Saved data entries
▼▼▼

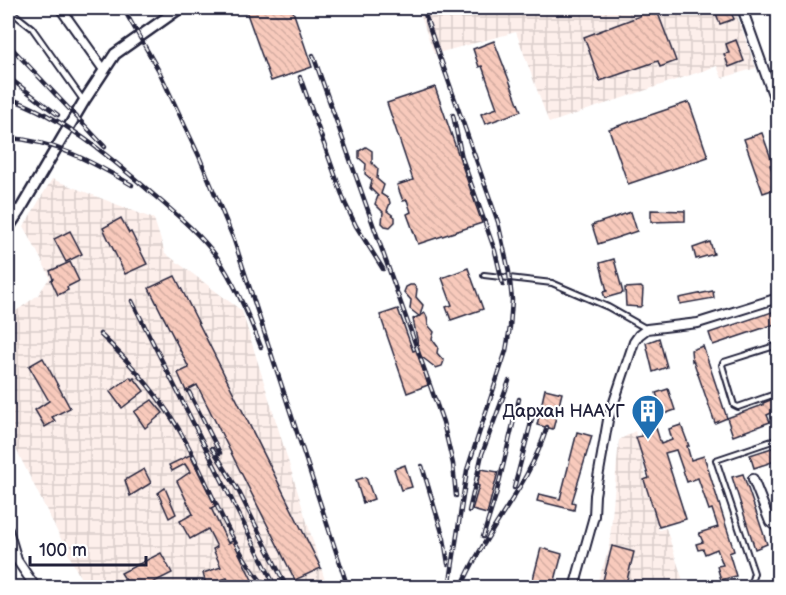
<svg xmlns="http://www.w3.org/2000/svg" width="786" height="595" font-family="'Balsamiq Sans',sans-serif">
<style>
.industrial{fill:url(#industrial-grid)}
.building{fill:url(#building-back-hatch);stroke:#22223b;stroke-width:1.5}
.lines{fill:none;stroke-linecap:round;stroke-linejoin:round}
.service-casing{stroke:#22223b;stroke-width:8}
.minor-casing{stroke:#22223b;stroke-width:12}
.tertiary-casing{stroke:#22223b;stroke-width:14}
.service{stroke:#fff;stroke-width:4}
.minor{stroke:#fff;stroke-width:8}
.tertiary{stroke:#fff;stroke-width:9}
.rail-casing{stroke:#22223b;stroke-width:4.5}
.rail{stroke:#fff;stroke-width:2;stroke-dasharray:7;stroke-linecap:butt}
.labels{text-anchor:middle;dominant-baseline:central;stroke-width:4.5;stroke-linejoin:round;paint-order:stroke}
.poi-label{font-size:18px;fill:#22223b;stroke:#fff;text-anchor:end}
</style>
<defs>
<pattern id="industrial-grid" width="8" height="8" patternUnits="userSpaceOnUse" patternTransform="scale(1.5)"><rect width="8" height="8" fill="#fdefeb"/><path d="M0 4h8M4 0v8" fill="none" stroke="#d9cdca"/></pattern>
<pattern id="building-back-hatch" width="6" height="6" patternUnits="userSpaceOnUse" patternTransform="scale(1.5)"><rect width="6" height="6" fill="#f8cabc"/><path d="M-1 5l2 2M0 0l6 6M5-1l2 2" fill="none" stroke="#d4ada2"/></pattern>
</defs>
<rect width="100%" height="100%" fill="#fff"/>
<filter id="ink" filterUnits="userSpaceOnUse"><feTurbulence type="fractalNoise" baseFrequency=".0167" numOctaves="2"/><feDisplacementMap in="SourceGraphic" scale="12" xChannelSelector="R" yChannelSelector="G"/><feConvolveMatrix kernelMatrix="1 2 1 2 8 2 1 2 1" color-interpolation-filters="sRGB"/></filter>
<g filter="url(#ink)">
<g class="industrial">
<path d="M 418,8 L 734,8 L 756,68 L 722,78 L 717,66 L 549,123 L 516,32 L 434,54 Z"/>
<path d="M 52,179 L 154,219 L 165,253 L 242,311 L 327,587 L 85,587 L 8,433 L 8,317 L 38,295 L 50,277 L 24,226 Z"/>
<path d="M 635,431 L 659,530 L 666,528 L 685,587 L 595,588 L 609,550 L 619,440 Z"/>
</g>
<g class="building">
<path d="M 245,8 L 292,8 L 312,67 L 271,81 Z"/>
<path d="M 653,8 L 656,8 L 676,61 L 660,67 L 658,61 L 600,81 L 584,37 L 640,16 L 639,12 Z"/>
<path d="M 714,8 L 729,8 L 734,19 L 720,24 Z"/>
<path d="M 736,40 L 744,61 L 729,67 L 724,54 L 729,53 L 726,44 Z"/>
<path d="M 494,41 L 521,111 L 485,124 L 481,114 L 497,108 L 482,66 L 479,67 L 473,49 Z"/>
<path d="M 435,87 L 482,223 L 418,244 L 407,214 L 411,212 L 407,200 L 403,201 L 397,185 L 413,180 L 387,103 Z"/>
<path d="M 689,102 L 708,157 L 628,184 L 609,129 Z"/>
<path d="M 762,133 L 773,164 L 770,165 L 778,188 L 763,193 L 744,139 Z"/>
<path d="M 366,147 L 372,151 L 372,163 L 378,169 L 377,179 L 384,185 L 381,194 L 389,199 L 390,203 L 387,211 L 395,217 L 395,222 L 390,227 L 385,226 L 382,223 L 383,212 L 375,204 L 378,196 L 370,188 L 372,180 L 365,174 L 366,164 L 359,158 L 359,151 Z"/>
<path d="M 651,210 L 685,211 L 685,221 L 651,222 Z"/>
<path d="M 631,212 L 637,231 L 598,244 L 592,225 Z"/>
<path d="M 121,218 L 129,233 L 131,232 L 147,264 L 125,274 L 103,228 Z"/>
<path d="M 70,231 L 82,254 L 66,262 L 54,239 Z"/>
<path d="M 710,242 L 714,254 L 696,259 L 693,248 Z"/>
<path d="M 614,259 L 623,293 L 605,298 L 603,292 L 607,291 L 600,263 Z"/>
<path d="M 70,262 L 79,281 L 67,287 L 68,290 L 58,295 L 51,280 L 53,279 L 50,271 Z"/>
<path d="M 468,268 L 483,309 L 451,320 L 446,307 L 452,305 L 442,278 Z"/>
<path d="M 175,276 L 321,568 L 295,580 L 197,385 L 186,391 L 178,373 L 189,368 L 149,288 Z"/>
<path d="M 410,285 L 414,285 L 417,289 L 416,297 L 423,305 L 420,316 L 425,313 L 427,317 L 428,325 L 434,332 L 432,339 L 438,347 L 437,353 L 444,361 L 442,366 L 436,368 L 418,354 L 428,385 L 407,393 L 380,315 L 398,309 L 413,351 L 419,349 L 413,319 L 419,316 L 410,309 L 411,300 L 404,292 L 406,287 Z"/>
<path d="M 641,287 L 643,289 L 642,305 L 640,307 L 626,306 L 625,288 Z"/>
<path d="M 713,291 L 714,298 L 680,304 L 679,298 Z"/>
<path d="M 778,310 L 778,323 L 713,345 L 709,333 Z"/>
<path d="M 659,338 L 667,367 L 653,372 L 646,343 Z"/>
<path d="M 703,346 L 727,418 L 715,423 L 693,360 L 692,361 L 691,350 Z"/>
<path d="M 43,358 L 70,408 L 52,417 L 55,421 L 45,427 L 35,410 L 49,401 L 29,366 Z"/>
<path d="M 130,377 L 132,380 L 134,378 L 144,391 L 122,408 L 110,392 Z"/>
<path d="M 545,389 L 562,393 L 553,429 L 537,425 Z"/>
<path d="M 668,389 L 675,410 L 664,414 L 656,393 Z"/>
<path d="M 778,397 L 778,410 L 767,415 L 770,422 L 733,436 L 727,418 L 763,405 L 763,403 Z"/>
<path d="M 152,400 L 163,413 L 145,428 L 134,412 Z"/>
<path d="M 681,425 L 689,446 L 687,446 L 691,460 L 704,456 L 734,551 L 729,553 L 736,576 L 721,580 L 717,566 L 723,565 L 717,549 L 705,554 L 703,549 L 698,550 L 696,544 L 703,542 L 699,533 L 718,527 L 712,509 L 709,510 L 698,478 L 687,482 L 676,450 L 665,453 L 686,519 L 659,527 L 644,480 L 649,478 L 636,437 L 642,436 L 641,433 L 656,428 L 661,444 L 672,440 L 669,429 Z"/>
<path d="M 577,432 L 592,436 L 572,502 L 575,503 L 574,510 L 537,501 L 539,494 L 560,499 Z"/>
<path d="M 778,446 L 778,460 L 754,468 L 750,455 Z"/>
<path d="M 190,455 L 215,506 L 211,508 L 228,543 L 233,541 L 256,588 L 232,588 L 227,578 L 206,585 L 203,573 L 221,567 L 213,549 L 217,547 L 208,529 L 190,539 L 180,521 L 193,514 L 177,481 L 190,472 L 185,464 L 172,471 L 169,465 Z"/>
<path d="M 405,465 L 412,487 L 401,490 L 394,469 Z"/>
<path d="M 144,469 L 151,483 L 130,496 L 125,480 Z"/>
<path d="M 481,469 L 498,472 L 487,514 L 472,510 L 479,486 L 477,485 Z"/>
<path d="M 743,474 L 767,544 L 755,549 L 732,477 Z"/>
<path d="M 366,477 L 374,499 L 363,503 L 356,480 Z"/>
<path d="M 165,488 L 176,514 L 169,518 L 158,493 Z"/>
<path d="M 612,546 L 634,552 L 625,588 L 601,588 Z"/>
<path d="M 541,548 L 562,554 L 553,588 L 532,583 Z"/>
<path d="M 161,553 L 172,573 L 142,588 L 131,588 L 121,573 Z"/>
</g>
<g class="lines">
<defs>
<g id="service">
<path d="M 8,9 L 32,28 L 83,100"/>
<path d="M 8,204 L 20,210"/>
<path d="M 484,275 L 552,283 L 608,307 L 647,329"/>
<path d="M 778,345 L 724,362 L 722,365 L 734,405 L 738,407 L 778,393"/>
<path d="M 742,588 L 751,583 L 754,573 L 716,460 L 778,439"/>
</g>
<g id="minor">
<path d="M 60,8 L 104,70"/>
<path d="M 742,8 L 778,109"/>
<path d="M 753,479 L 770,522 L 774,525 L 778,525"/>
<path d="M 8,530 L 17,560 L 36,588"/>
<path d="M 574,588 L 594,516 L 595,495 L 608,420 L 634,342 L 639,335 L 647,329 L 698,323 L 778,298"/>
</g>
<path id="tertiary" d="M 8,228 L 20,210 L 84,101 L 115,54 L 180,8"/>
</defs>
<use href="#service" class="service-casing"/>
<use href="#minor" class="minor-casing"/>
<use href="#tertiary" class="tertiary-casing"/>
<use href="#service" class="service"/>
<use href="#minor" class="minor"/>
<use href="#tertiary" class="tertiary"/>
<defs>
<g id="rail">
<path d="M 123,8 L 159,71 L 199,156 L 234,240 L 348,588"/>
<path d="M 423,8 L 443,68"/>
<path d="M 8,44 L 105,147"/>
<path d="M 313,55 L 443,422 L 453,464 L 456,496"/>
<path d="M 441,60 L 498,222 L 509,272 L 512,300 L 510,327 L 506,351 L 467,470 L 449,588"/>
<path d="M 8,77 L 58,115"/>
<path d="M 300,77 L 345,203 L 356,226 L 383,269"/>
<path d="M 8,98 C 64,117 111,158 155,196 C 177,215 200,234 217,257 C 236,285 249,316 261,347"/>
<path d="M 453,115 L 462,158 L 495,251 L 503,285"/>
<path d="M 8,138 C 53,140 94,163 132,185"/>
<path d="M 132,301 L 276,588"/>
<path d="M 100,334 C 133,365 163,400 185,440 C 212,489 229,546 267,588"/>
<path d="M 189,392 L 220,453"/>
<path d="M 212,448 L 238,490 L 287,588"/>
<path d="M 422,466 L 444,539 L 448,564"/>
<path d="M 514,488 L 533,415"/>
<path d="M 469,511 L 482,454 L 509,381"/>
<path d="M 483,537 L 496,495 L 519,399"/>
<path d="M 461,588 C 485,531 529,487 547,427"/>
</g>
</defs>
<use href="#rail" class="rail-casing"/>
<use href="#rail" class="rail"/>
</g>
</g>
<defs>
<symbol id="building-pin" viewBox="-11 -11 22 30"><path d="M0 17L-7.5 6A9.5 9.5 0 1 1 7.5 6Z" fill="#1f6fb2" stroke="#fff"/><path d="M-4-6H4V6H1V3H-1V6H-4ZM-2.5-4.3h1.7v1.8h-1.7ZM.8-4.3h1.7v1.8H.8ZM-2.5-1h1.7V.8h-1.7ZM.8-1h1.7V.8H.8Z" fill="#fff"/></symbol>
</defs>
<g fill-rule="evenodd">
<use href="#building-pin" x="629" y="392" width="38" height="52"/>
</g>
<g class="labels">
<g class="poi-label">
<text x="625" y="411">Дархан НААҮГ</text>
</g>
</g>
<rect width="786" height="595" fill="none" stroke="#fff" stroke-width="30"/>
<rect x="15" y="15" width="756" height="565" fill="none" stroke="#22223b" stroke-width="2" filter="url(#ink)"/>
<path d="M30 556v9h116v-9" fill="none" stroke="#22223b" stroke-width="3"/>
<text x="39" y="556" font-size="18" fill="#22223b" stroke="#ffffff" stroke-width="4.5" paint-order="stroke">100 m</text>
</svg>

▲▲▲

Action item
Whenever a line above includes "lines", copy it in full.

Output
.lines{fill:none;stroke-linecap:round;stroke-linejoin:round}
<g class="lines">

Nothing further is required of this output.